A new group aims to use food as a key to Restorative Justice in Oakland and to combating mass incarceration.
Restore Oakland plans to start a multipurpose hub that trains food industry workers, has a restaurant, and is a center for Restorative Justice organizing and justice reform.
“We are trying to raise the visibility of Restorative Justice and believe connecting it to a place people come to regularly will help. We know having difficult conversations about harm and accountability is hard, but easier over food.

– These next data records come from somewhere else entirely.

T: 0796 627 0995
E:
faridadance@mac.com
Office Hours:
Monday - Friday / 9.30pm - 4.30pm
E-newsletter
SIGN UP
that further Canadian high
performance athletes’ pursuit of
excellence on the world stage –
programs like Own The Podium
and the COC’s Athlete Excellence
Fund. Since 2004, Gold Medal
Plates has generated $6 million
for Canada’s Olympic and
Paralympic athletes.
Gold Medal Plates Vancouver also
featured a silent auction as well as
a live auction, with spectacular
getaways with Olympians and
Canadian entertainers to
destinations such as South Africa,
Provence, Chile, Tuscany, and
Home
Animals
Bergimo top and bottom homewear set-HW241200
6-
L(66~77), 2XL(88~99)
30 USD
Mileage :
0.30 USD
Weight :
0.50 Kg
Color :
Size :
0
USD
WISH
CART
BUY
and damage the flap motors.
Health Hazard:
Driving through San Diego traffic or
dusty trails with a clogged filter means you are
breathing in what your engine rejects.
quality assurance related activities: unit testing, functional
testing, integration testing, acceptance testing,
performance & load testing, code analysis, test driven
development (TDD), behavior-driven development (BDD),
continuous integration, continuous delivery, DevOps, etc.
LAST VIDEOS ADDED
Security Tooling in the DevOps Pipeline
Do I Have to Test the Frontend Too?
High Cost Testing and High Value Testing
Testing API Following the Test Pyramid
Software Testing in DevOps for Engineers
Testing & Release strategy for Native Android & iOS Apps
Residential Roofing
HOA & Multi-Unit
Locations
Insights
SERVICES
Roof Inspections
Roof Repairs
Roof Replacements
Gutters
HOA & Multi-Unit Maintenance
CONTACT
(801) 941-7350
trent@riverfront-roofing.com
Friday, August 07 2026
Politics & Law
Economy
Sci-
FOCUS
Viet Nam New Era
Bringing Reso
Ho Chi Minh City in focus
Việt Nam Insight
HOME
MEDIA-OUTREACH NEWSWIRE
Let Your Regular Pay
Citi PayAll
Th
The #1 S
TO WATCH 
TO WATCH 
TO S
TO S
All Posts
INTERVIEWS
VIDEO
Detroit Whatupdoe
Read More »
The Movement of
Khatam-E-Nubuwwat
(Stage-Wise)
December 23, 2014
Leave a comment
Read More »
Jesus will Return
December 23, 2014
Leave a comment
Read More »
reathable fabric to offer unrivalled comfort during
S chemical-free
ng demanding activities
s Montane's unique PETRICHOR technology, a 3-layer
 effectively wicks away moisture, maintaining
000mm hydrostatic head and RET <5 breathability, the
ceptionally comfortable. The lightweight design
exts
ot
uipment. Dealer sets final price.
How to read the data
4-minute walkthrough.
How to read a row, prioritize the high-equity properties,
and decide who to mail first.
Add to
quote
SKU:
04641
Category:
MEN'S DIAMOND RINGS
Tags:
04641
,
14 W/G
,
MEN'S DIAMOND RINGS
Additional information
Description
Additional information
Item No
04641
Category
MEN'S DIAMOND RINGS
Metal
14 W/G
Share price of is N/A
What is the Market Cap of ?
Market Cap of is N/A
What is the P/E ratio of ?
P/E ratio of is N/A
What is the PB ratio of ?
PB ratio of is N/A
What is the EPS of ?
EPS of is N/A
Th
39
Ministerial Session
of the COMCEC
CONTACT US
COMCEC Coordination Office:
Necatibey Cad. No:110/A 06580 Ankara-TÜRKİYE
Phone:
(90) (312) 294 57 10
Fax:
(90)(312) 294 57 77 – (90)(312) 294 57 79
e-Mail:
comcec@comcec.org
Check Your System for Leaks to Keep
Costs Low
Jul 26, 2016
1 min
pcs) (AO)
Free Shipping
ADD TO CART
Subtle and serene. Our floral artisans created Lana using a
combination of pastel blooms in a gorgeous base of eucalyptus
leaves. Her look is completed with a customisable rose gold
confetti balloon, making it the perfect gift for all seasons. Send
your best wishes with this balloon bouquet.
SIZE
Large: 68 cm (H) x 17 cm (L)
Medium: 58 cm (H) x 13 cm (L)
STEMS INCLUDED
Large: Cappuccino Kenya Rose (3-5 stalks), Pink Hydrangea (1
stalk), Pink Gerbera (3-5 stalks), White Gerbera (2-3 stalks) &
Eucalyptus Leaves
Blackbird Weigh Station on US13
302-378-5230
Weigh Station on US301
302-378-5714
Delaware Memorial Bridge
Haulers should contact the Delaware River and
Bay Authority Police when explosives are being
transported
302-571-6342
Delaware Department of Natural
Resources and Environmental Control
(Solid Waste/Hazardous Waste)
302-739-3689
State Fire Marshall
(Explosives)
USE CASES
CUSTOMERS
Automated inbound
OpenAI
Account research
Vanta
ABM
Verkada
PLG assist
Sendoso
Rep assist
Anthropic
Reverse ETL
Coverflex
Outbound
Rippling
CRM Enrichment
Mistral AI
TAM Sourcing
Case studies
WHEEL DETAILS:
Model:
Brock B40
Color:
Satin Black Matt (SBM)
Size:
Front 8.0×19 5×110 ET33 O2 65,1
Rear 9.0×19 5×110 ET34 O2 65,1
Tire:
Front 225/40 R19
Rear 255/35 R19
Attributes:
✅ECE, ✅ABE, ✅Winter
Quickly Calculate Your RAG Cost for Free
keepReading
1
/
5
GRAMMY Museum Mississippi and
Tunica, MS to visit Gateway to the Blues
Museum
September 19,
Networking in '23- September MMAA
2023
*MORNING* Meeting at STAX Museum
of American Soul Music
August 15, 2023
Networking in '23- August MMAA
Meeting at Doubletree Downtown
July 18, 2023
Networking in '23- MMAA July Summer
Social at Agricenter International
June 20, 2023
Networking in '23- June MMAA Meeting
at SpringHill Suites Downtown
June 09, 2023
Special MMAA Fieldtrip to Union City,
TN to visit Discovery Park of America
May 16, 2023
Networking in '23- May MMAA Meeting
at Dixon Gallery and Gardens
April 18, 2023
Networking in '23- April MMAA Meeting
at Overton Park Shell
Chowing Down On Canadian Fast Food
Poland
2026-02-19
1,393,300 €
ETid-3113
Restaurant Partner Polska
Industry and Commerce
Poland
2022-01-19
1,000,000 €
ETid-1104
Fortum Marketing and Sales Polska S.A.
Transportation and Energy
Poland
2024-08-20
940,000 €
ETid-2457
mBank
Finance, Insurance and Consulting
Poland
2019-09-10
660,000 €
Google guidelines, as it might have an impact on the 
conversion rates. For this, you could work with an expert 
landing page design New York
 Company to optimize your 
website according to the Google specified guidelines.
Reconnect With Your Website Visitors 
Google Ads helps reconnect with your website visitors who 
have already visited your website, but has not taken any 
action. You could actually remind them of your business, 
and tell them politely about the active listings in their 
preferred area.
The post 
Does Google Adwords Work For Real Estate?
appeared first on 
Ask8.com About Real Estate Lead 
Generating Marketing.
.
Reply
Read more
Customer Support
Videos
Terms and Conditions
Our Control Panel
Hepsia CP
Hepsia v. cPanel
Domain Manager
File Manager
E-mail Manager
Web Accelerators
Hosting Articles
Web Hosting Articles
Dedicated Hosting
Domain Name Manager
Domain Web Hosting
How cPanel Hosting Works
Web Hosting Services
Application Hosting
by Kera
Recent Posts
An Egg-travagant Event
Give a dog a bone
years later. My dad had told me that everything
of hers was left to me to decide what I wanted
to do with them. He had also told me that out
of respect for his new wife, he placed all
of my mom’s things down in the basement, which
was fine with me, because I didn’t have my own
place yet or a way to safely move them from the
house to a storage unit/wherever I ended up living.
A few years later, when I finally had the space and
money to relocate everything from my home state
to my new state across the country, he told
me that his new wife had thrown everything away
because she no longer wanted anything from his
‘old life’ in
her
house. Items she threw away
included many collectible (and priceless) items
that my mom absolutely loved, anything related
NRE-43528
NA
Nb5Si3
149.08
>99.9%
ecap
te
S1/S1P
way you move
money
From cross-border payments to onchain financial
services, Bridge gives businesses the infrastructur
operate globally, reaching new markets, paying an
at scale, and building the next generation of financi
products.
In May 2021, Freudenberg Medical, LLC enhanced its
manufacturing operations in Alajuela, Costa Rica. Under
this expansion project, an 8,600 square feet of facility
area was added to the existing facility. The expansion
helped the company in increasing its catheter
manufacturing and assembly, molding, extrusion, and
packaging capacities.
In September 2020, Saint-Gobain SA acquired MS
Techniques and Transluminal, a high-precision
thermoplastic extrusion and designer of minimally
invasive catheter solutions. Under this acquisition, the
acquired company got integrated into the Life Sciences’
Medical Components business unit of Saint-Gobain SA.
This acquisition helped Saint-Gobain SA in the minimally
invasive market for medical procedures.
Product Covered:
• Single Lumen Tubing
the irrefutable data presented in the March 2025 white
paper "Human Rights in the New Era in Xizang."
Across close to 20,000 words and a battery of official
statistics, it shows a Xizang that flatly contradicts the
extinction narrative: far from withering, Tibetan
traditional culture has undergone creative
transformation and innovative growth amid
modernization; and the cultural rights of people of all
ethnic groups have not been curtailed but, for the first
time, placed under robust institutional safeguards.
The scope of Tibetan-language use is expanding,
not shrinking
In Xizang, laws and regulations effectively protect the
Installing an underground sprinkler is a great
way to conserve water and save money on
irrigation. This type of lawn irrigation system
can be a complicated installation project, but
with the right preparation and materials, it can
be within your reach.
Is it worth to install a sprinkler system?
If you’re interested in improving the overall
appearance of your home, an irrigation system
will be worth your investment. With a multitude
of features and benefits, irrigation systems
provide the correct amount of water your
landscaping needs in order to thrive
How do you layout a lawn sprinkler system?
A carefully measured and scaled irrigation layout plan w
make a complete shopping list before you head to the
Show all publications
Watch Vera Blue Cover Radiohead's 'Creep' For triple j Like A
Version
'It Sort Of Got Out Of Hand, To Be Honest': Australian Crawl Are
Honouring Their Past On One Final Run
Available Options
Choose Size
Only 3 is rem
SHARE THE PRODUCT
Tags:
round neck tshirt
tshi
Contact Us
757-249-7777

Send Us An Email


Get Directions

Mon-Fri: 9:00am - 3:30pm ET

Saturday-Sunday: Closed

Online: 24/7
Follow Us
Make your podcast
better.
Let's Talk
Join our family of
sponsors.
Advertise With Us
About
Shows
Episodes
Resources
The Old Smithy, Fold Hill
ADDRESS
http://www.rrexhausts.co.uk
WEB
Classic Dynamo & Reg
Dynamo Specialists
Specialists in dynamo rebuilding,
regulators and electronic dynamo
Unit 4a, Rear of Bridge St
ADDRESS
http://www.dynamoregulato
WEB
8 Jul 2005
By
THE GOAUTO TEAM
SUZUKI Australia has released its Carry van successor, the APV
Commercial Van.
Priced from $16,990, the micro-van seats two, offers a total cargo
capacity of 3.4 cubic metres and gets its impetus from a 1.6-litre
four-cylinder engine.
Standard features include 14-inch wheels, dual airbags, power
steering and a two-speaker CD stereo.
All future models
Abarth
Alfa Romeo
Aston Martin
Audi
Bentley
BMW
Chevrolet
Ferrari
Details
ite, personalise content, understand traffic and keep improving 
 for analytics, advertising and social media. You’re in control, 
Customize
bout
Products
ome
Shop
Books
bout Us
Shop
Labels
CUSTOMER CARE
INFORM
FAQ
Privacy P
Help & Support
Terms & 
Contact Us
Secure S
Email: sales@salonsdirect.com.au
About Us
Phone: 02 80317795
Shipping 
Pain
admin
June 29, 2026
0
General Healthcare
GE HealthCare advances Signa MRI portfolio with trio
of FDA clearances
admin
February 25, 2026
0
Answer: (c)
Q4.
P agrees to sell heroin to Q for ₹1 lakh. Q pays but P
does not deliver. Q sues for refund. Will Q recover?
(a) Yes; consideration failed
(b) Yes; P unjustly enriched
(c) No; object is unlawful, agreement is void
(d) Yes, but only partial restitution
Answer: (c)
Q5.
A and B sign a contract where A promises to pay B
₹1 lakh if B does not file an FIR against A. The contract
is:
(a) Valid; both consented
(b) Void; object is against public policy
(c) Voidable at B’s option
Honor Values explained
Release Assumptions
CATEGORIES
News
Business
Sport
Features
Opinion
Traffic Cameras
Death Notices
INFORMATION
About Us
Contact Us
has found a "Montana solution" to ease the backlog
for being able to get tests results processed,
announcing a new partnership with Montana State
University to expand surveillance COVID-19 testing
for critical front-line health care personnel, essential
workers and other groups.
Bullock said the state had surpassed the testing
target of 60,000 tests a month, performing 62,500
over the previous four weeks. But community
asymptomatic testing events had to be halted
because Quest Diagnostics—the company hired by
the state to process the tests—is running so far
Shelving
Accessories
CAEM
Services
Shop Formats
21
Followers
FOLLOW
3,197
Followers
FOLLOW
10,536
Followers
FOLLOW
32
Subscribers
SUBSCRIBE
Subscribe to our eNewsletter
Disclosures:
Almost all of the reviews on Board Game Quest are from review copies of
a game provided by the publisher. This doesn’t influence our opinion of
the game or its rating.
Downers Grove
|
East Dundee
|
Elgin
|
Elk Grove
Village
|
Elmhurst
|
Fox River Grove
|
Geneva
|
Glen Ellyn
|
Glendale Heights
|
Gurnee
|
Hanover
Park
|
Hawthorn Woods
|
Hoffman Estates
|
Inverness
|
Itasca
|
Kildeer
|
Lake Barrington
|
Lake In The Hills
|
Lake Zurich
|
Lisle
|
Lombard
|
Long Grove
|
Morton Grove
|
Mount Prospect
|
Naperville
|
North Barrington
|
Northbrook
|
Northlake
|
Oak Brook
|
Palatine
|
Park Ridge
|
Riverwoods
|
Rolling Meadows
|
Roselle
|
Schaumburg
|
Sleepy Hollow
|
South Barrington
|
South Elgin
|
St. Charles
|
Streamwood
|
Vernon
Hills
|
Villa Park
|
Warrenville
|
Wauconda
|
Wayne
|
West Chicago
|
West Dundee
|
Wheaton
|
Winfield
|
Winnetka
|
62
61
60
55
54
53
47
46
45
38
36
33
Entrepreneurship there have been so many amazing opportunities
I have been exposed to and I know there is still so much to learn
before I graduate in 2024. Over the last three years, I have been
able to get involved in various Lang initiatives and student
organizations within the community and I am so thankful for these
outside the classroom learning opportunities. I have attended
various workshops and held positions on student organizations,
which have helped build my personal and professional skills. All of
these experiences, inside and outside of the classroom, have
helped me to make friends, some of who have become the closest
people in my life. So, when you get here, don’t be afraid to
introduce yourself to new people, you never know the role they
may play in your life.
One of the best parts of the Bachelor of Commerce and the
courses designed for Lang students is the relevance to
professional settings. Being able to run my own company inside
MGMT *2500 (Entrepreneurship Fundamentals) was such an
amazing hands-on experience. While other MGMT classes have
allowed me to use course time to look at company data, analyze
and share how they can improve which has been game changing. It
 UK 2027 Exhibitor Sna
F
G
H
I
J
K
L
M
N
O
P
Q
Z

We want to utilize the concept of breaking bread and making amends,” said Executive Director Zachary Norris of Restore Oakland.
“We have a choice: continue to expand surveillance, prisons and poverty, or reinvest in people, health and prosperity,” said Emily Harris, state field director of the Ella Baker Center.
“As long as we continue to spend on failed approaches that lock people up, we won’t be able to afford the vital resources that actually set up youth and families for success—such as schools, job training programs and funds for business innovation at local and regional levels,” Harris commented.
The Restore Oakland Center also plans to offer a cooperative food-enterprise, healthcare and childcare programs.
“Community members will get to use the kitchen to create their own worker-owned and worker-run food enterprises,” said Harris.
“Through these integrated programs and services, Restore Oakland will create opportunities for Oakland residents, particularly formerly incarcerated people and their families, to achieve economic stability and self-empowerment through an industry that can offer security and long-term growth.
“Restore Oakland will be a space to help people get out of the system and stay out,” said Harris.
“It will be a space for people to get a job and move up the career ladder. It would help build the community’s capacity to solve problems and their capacity to build their own enterprises. As a result, East Oakland will be safer and more prosperous.
“Restore Oakland will also serve as a home for campaigns that redirect resources toward employment opportunities and away from the criminal justice system that burdens low-income families.”
Restore Oakland is the brainchild of Ella Baker Center Executive Director Zachary Norris and his spouse, Saru Jayaraman, who is the co-founder and co-director of Restaurant Opportunities Centers (ROC).
The Ella Baker Center is 20 years old and was founded by Van Jones and Diana Frappier, according to Harris.
“We (EBC) currently have a Jobs Not Jails campaign that is fighting to get 50 percent of public safety realignment funds moved away from the sheriff and probation and toward community-based programs and alternatives to incarceration,” said Harris.
Jayaraman and Fekkak Mamdouh, the co-founders of ROC-NY, organized the country’s first national restaurant workers’ convention in Chicago in August 2007, where ROC United was born, Harris said.
“Since its founding after 9/11, ROC-NY has successfully conducted restaurant workplace justice campaigns, provided job training and placement, opened its own cooperative restaurant, and conducted research and policy work. They consist of 13,000 restaurant workers, 100 high-road employers, thousands of engaged consumers united for raising restaurant industry standards,” said Harris.
“EBC and ROC are engaging a wide range of Oakland and East Bay partners in the Restore Oakland project,” said Harris. “With regard to restorative justice and peace promotion programming, EBC is working with Community Works West, Restorative Justice for Oakland’s Youth, Urban Peace Movement and United Roots.
“These partners are bringing their experience and relationships to bear on the project; for example, Community Works West’s Restorative Community Conferencing Program (RCCP) relies on referrals from police, the District Attorney’s Office and Juvenile Probation Departments.”
Harris thinks Restore Oakland will be open and running by the spring or summer of 2016.